▸ **Task to carry out**
Lift out, unaltered, the lines of the material below between the line holding "NON-NETWORK | NETWORK | NON-NETWORK |" and the line holding "Extractions | 80% | 80% |", counting both.

▸ **Data provided**
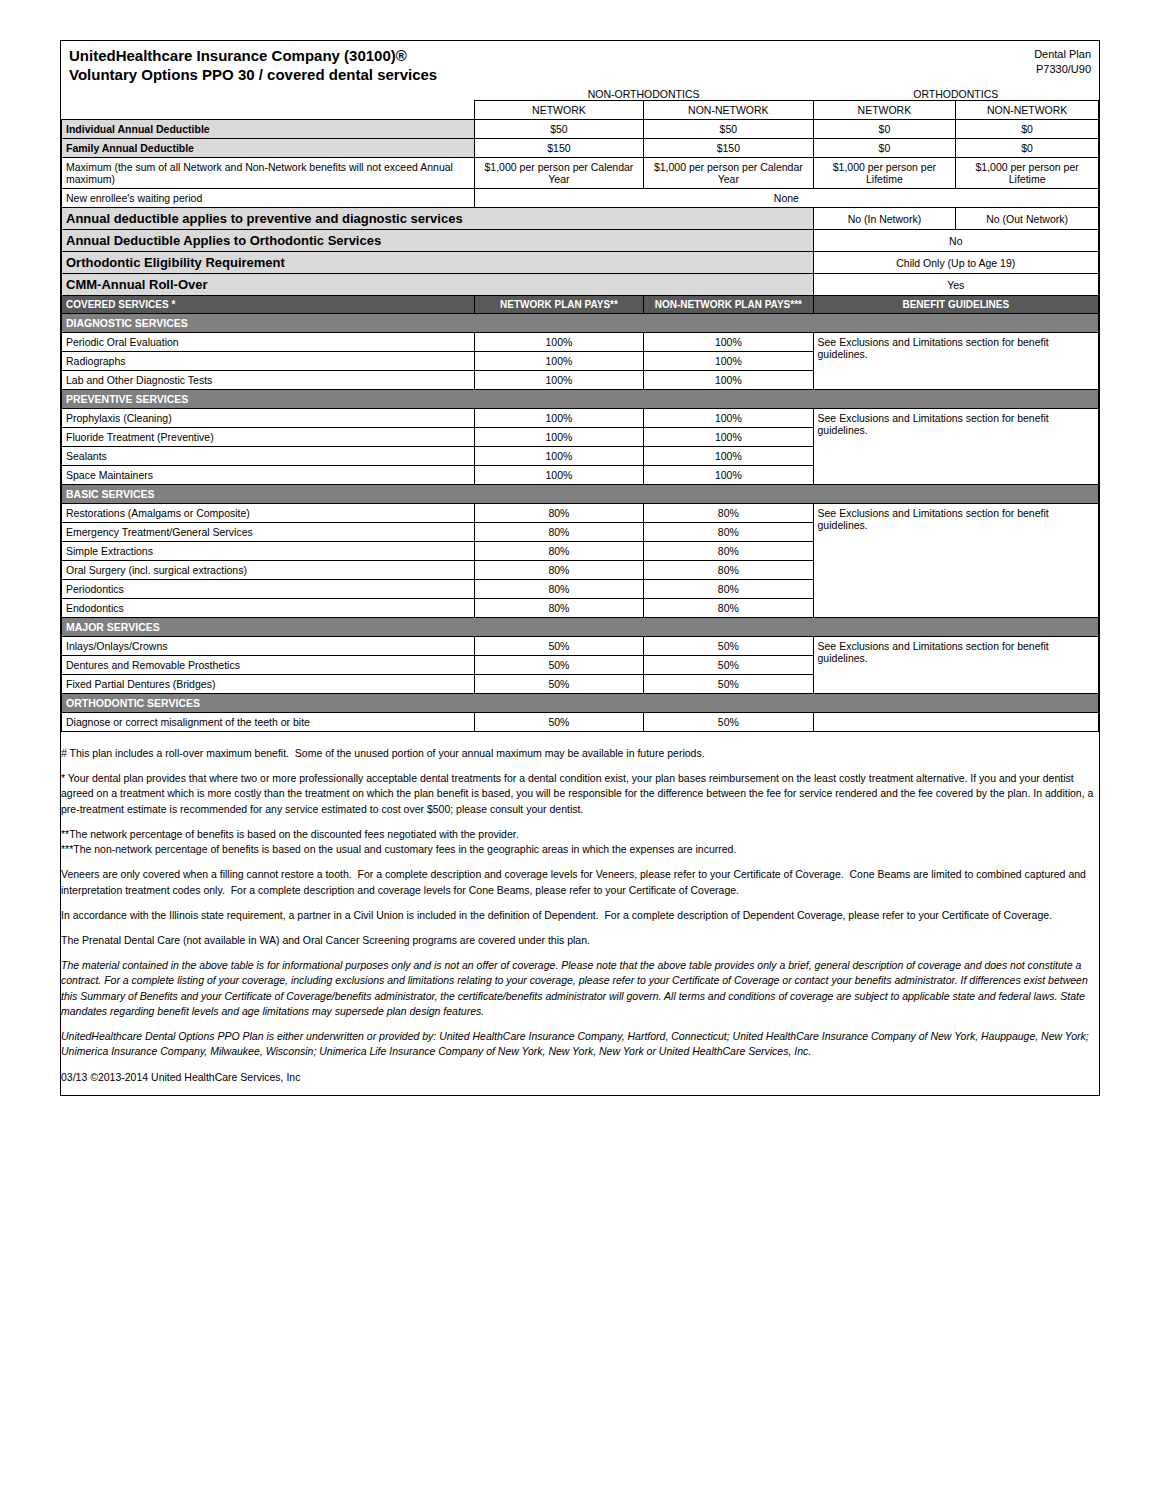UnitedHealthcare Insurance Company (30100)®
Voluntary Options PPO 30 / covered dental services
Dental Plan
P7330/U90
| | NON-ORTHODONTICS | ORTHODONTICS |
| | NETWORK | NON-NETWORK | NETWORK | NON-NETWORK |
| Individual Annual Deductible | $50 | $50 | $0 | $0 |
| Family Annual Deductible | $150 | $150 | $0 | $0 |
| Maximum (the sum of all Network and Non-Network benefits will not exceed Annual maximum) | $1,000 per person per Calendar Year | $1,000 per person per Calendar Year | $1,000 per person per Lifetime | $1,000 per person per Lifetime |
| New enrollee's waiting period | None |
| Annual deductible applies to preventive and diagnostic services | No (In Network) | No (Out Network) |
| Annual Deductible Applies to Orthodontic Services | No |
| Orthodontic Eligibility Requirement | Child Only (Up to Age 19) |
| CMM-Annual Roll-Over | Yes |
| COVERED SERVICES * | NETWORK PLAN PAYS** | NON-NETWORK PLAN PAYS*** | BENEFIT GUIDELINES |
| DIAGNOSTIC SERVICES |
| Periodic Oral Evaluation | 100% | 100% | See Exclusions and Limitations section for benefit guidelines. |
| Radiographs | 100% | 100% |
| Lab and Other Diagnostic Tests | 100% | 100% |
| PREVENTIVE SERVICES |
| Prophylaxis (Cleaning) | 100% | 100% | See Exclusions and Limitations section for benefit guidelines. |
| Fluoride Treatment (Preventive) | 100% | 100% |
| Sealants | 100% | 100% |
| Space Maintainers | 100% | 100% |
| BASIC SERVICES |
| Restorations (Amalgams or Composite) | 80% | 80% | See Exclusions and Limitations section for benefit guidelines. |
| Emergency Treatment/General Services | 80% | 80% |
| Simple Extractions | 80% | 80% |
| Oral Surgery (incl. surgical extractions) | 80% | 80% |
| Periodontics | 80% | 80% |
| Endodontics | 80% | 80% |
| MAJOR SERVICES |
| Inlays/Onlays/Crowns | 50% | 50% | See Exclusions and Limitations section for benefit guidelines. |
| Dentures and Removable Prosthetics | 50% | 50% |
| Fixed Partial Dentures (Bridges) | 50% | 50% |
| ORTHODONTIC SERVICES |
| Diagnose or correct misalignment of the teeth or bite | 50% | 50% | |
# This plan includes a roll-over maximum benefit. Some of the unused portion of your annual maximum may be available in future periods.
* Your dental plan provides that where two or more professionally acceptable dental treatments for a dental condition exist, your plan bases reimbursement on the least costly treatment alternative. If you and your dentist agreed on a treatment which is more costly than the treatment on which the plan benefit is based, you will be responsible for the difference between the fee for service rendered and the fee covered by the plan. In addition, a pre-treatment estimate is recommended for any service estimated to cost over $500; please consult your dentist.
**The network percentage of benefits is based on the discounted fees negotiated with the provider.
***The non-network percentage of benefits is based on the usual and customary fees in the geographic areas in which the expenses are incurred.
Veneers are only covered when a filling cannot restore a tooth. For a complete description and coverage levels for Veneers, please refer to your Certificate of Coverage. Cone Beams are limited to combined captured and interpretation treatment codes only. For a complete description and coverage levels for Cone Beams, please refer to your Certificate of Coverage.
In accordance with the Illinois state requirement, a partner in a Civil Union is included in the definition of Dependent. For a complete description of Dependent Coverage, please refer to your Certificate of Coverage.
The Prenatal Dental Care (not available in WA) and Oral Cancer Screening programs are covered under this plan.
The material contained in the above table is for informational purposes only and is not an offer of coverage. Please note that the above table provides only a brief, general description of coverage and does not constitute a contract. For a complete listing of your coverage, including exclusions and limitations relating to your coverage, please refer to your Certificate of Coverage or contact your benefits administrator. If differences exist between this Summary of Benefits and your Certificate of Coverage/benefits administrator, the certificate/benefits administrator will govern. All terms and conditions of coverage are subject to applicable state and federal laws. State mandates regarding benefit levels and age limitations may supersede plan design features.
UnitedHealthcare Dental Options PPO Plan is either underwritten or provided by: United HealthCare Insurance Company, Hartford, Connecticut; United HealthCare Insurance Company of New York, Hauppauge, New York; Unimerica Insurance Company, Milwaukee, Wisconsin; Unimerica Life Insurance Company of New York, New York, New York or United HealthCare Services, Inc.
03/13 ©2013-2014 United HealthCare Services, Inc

* * *

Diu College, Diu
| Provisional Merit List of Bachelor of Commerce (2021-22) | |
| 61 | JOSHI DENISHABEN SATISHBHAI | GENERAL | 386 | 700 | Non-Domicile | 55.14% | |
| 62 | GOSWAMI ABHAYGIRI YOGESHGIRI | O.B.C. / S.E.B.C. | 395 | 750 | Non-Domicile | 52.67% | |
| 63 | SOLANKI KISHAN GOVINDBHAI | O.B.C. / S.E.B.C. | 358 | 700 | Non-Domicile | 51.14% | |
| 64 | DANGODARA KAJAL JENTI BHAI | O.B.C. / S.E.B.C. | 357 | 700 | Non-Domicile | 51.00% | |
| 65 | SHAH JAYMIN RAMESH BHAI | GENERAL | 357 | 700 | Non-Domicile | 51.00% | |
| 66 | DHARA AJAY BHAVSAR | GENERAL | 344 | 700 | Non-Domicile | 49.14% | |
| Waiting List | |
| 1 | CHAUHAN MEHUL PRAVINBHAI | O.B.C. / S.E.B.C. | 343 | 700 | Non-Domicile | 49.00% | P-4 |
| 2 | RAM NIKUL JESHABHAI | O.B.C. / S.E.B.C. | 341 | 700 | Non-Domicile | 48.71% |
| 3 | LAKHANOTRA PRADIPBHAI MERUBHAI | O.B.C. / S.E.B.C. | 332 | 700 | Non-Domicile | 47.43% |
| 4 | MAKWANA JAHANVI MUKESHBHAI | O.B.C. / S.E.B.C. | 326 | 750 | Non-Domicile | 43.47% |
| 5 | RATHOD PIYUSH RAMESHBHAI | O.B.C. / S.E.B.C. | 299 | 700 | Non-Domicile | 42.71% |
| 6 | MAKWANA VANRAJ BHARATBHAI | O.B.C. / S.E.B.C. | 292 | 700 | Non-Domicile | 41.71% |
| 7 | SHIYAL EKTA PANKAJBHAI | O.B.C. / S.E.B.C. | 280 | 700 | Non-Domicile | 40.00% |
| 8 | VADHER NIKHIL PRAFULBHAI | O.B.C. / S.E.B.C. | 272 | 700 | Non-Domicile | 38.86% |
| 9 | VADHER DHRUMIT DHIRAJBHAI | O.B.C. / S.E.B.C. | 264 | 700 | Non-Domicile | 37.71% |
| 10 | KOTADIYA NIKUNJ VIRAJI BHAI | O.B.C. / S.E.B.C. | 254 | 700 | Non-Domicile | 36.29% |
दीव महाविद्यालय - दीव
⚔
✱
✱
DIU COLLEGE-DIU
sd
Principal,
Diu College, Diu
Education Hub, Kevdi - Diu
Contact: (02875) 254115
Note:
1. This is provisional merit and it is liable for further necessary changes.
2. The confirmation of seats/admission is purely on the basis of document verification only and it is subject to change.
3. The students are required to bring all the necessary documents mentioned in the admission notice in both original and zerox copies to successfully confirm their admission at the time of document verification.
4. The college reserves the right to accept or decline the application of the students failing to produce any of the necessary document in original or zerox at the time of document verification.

==

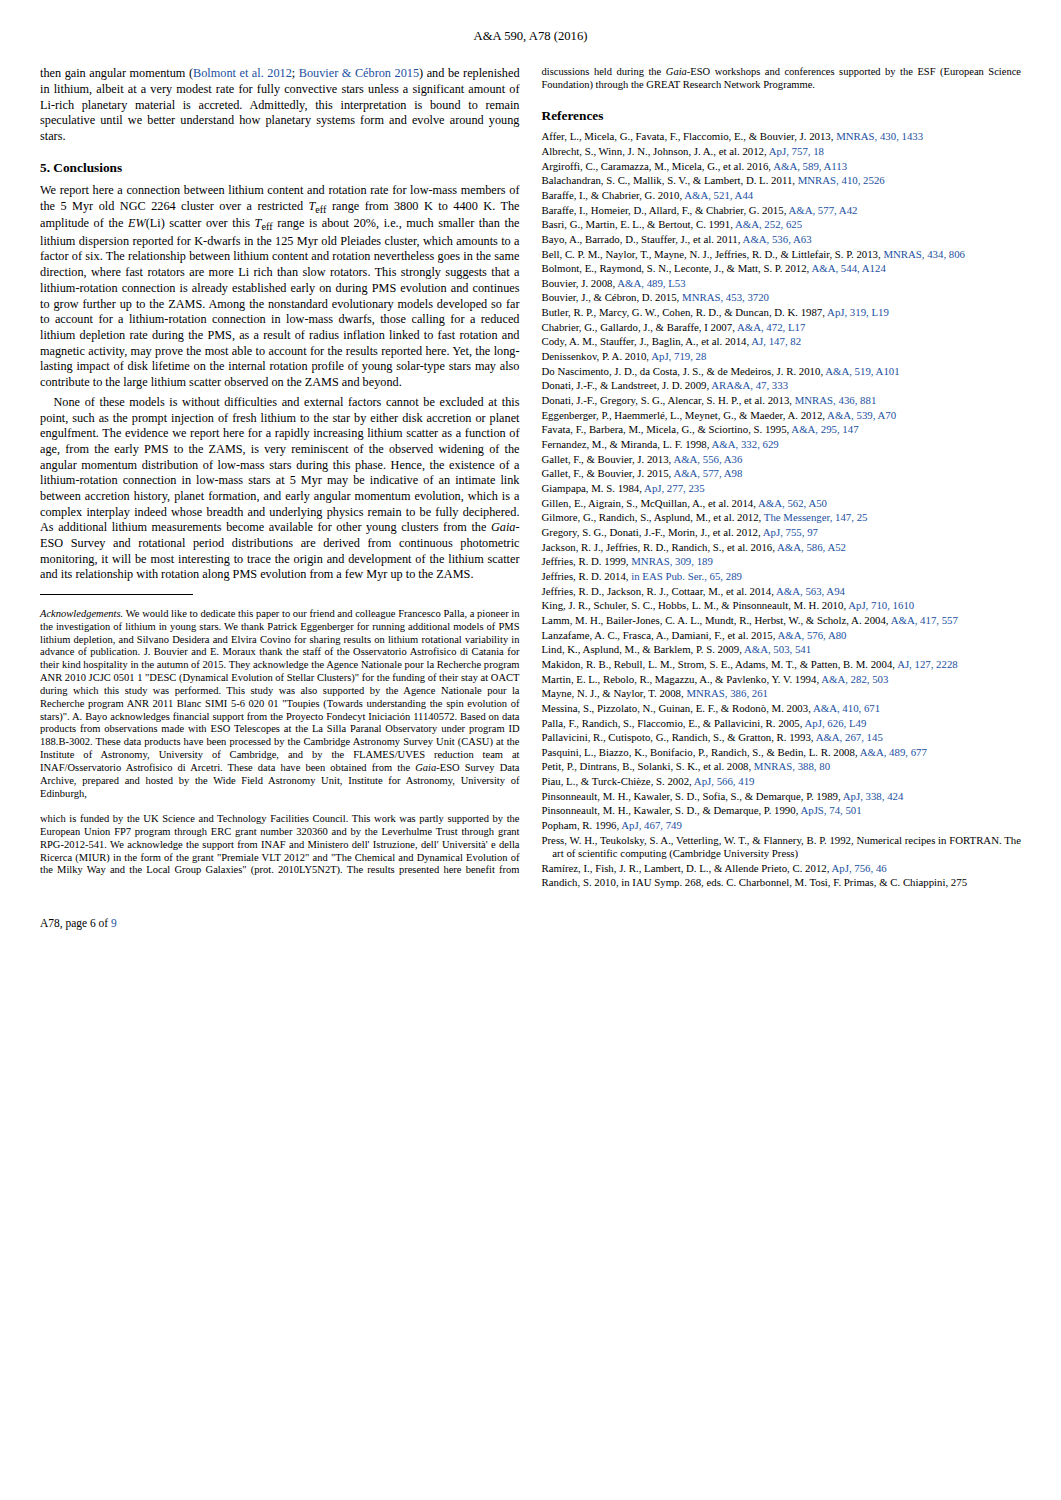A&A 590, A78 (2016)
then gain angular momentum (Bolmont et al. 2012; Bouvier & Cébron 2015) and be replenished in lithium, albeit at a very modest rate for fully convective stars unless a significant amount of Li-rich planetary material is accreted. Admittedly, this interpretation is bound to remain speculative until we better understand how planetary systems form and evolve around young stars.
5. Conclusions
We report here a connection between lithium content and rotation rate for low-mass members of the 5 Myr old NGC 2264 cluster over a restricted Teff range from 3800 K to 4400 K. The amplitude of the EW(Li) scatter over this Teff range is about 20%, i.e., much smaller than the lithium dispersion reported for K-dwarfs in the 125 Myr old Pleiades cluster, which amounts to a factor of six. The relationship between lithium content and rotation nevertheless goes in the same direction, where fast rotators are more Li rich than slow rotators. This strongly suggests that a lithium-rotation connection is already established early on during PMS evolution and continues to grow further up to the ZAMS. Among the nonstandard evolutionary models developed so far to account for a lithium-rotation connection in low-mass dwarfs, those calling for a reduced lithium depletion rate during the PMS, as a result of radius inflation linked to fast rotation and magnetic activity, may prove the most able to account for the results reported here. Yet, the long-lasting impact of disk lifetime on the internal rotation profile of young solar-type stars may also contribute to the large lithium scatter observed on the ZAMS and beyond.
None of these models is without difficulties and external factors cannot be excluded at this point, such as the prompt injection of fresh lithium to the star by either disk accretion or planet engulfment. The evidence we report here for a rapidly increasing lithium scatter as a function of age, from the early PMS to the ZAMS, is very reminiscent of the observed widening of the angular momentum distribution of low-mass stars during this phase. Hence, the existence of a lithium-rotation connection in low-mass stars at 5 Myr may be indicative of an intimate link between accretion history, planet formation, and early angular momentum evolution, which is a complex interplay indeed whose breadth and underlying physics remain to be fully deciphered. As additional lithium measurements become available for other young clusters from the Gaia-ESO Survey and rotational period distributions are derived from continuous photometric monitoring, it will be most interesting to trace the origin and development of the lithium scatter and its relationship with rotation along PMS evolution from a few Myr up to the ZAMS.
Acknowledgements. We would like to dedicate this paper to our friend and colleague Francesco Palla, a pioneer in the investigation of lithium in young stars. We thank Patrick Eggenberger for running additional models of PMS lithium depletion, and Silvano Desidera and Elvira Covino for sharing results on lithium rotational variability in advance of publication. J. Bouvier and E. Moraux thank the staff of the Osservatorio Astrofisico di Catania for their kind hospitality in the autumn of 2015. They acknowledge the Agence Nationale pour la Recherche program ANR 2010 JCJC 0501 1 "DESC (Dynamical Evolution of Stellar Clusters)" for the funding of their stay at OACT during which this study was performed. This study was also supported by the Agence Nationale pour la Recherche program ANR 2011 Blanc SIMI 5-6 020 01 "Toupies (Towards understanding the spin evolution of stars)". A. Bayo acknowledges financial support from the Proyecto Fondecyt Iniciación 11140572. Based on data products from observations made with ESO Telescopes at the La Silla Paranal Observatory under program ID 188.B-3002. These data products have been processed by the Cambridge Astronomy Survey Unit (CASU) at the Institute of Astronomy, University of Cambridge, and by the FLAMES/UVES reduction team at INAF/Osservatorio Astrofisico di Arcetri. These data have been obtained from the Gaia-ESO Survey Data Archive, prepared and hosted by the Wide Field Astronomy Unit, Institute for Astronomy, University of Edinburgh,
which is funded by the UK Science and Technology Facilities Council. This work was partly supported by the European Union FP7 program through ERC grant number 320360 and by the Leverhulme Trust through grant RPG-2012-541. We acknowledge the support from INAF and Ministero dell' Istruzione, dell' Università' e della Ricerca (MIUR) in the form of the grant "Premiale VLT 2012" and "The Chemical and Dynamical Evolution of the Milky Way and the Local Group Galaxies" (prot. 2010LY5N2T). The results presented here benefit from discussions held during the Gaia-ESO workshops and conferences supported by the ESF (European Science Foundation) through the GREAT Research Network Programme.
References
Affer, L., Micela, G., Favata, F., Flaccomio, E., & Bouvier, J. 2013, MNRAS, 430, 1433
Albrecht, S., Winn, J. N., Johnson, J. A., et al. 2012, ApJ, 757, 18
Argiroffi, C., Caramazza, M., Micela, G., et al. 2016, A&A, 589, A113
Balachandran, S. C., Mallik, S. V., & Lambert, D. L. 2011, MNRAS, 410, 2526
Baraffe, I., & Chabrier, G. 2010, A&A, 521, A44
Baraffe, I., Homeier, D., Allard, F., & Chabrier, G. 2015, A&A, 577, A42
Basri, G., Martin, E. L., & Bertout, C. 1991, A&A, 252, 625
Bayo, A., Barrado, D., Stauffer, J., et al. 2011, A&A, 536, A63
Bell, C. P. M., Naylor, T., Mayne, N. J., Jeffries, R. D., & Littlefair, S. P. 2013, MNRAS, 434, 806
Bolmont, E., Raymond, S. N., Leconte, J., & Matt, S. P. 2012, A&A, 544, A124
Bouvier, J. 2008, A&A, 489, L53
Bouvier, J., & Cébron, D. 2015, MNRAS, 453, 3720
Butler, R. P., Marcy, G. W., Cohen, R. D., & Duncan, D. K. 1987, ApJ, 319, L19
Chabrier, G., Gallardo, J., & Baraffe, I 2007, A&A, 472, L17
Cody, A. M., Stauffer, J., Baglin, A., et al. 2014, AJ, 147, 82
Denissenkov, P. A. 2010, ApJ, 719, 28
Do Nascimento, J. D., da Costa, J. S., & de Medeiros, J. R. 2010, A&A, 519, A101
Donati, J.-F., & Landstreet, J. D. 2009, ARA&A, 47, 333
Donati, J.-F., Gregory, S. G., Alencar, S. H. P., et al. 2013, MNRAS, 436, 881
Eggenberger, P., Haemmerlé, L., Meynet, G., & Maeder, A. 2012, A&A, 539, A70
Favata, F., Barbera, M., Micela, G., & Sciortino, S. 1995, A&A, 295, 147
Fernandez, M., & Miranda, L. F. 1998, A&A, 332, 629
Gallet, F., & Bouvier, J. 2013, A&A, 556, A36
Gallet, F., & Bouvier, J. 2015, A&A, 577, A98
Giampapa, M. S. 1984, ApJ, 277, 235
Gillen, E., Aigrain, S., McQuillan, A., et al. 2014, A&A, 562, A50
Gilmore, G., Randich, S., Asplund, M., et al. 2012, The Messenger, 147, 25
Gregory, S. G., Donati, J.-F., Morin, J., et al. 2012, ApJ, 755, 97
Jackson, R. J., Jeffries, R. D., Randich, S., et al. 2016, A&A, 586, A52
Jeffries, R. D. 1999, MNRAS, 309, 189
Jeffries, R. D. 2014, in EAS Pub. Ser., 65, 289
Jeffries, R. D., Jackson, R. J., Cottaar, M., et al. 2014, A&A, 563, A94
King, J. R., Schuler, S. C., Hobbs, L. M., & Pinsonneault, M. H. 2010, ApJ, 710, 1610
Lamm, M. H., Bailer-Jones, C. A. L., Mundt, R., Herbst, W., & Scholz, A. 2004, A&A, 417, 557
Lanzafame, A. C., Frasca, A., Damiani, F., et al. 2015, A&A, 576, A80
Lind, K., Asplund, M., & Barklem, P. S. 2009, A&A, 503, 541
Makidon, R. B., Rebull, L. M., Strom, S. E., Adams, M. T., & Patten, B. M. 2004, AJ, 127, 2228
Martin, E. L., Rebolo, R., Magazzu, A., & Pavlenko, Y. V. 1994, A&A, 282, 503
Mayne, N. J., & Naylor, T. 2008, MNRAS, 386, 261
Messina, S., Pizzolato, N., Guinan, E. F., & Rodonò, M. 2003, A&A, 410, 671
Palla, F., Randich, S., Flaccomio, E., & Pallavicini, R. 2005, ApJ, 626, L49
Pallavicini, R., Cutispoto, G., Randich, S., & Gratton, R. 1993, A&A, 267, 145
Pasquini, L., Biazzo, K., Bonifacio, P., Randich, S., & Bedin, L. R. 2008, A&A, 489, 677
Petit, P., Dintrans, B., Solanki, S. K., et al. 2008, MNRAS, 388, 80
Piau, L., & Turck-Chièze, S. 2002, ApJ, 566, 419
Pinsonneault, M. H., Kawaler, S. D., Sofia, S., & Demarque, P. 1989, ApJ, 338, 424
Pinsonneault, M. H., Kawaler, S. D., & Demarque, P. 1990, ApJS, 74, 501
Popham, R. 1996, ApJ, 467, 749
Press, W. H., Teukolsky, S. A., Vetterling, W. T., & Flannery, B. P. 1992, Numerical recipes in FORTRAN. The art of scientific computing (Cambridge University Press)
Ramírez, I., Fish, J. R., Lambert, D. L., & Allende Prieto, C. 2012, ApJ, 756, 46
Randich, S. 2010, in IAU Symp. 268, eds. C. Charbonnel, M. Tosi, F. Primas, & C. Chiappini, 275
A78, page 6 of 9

▸ **Response**
| | NETWORK | NON-NETWORK | NETWORK | NON-NETWORK |
| Individual Annual Deductible | $50 | $50 | $0 | $0 |
| Family Annual Deductible | $150 | $150 | $0 | $0 |
| Maximum (the sum of all Network and Non-Network benefits will not exceed Annual maximum) | $1,000 per person per Calendar Year | $1,000 per person per Calendar Year | $1,000 per person per Lifetime | $1,000 per person per Lifetime |
| New enrollee's waiting period | None |
| Annual deductible applies to preventive and diagnostic services | No (In Network) | No (Out Network) |
| Annual Deductible Applies to Orthodontic Services | No |
| Orthodontic Eligibility Requirement | Child Only (Up to Age 19) |
| CMM-Annual Roll-Over | Yes |
| COVERED SERVICES * | NETWORK PLAN PAYS** | NON-NETWORK PLAN PAYS*** | BENEFIT GUIDELINES |
| DIAGNOSTIC SERVICES |
| Periodic Oral Evaluation | 100% | 100% | See Exclusions and Limitations section for benefit guidelines. |
| Radiographs | 100% | 100% |
| Lab and Other Diagnostic Tests | 100% | 100% |
| PREVENTIVE SERVICES |
| Prophylaxis (Cleaning) | 100% | 100% | See Exclusions and Limitations section for benefit guidelines. |
| Fluoride Treatment (Preventive) | 100% | 100% |
| Sealants | 100% | 100% |
| Space Maintainers | 100% | 100% |
| BASIC SERVICES |
| Restorations (Amalgams or Composite) | 80% | 80% | See Exclusions and Limitations section for benefit guidelines. |
| Emergency Treatment/General Services | 80% | 80% |
| Simple Extractions | 80% | 80% |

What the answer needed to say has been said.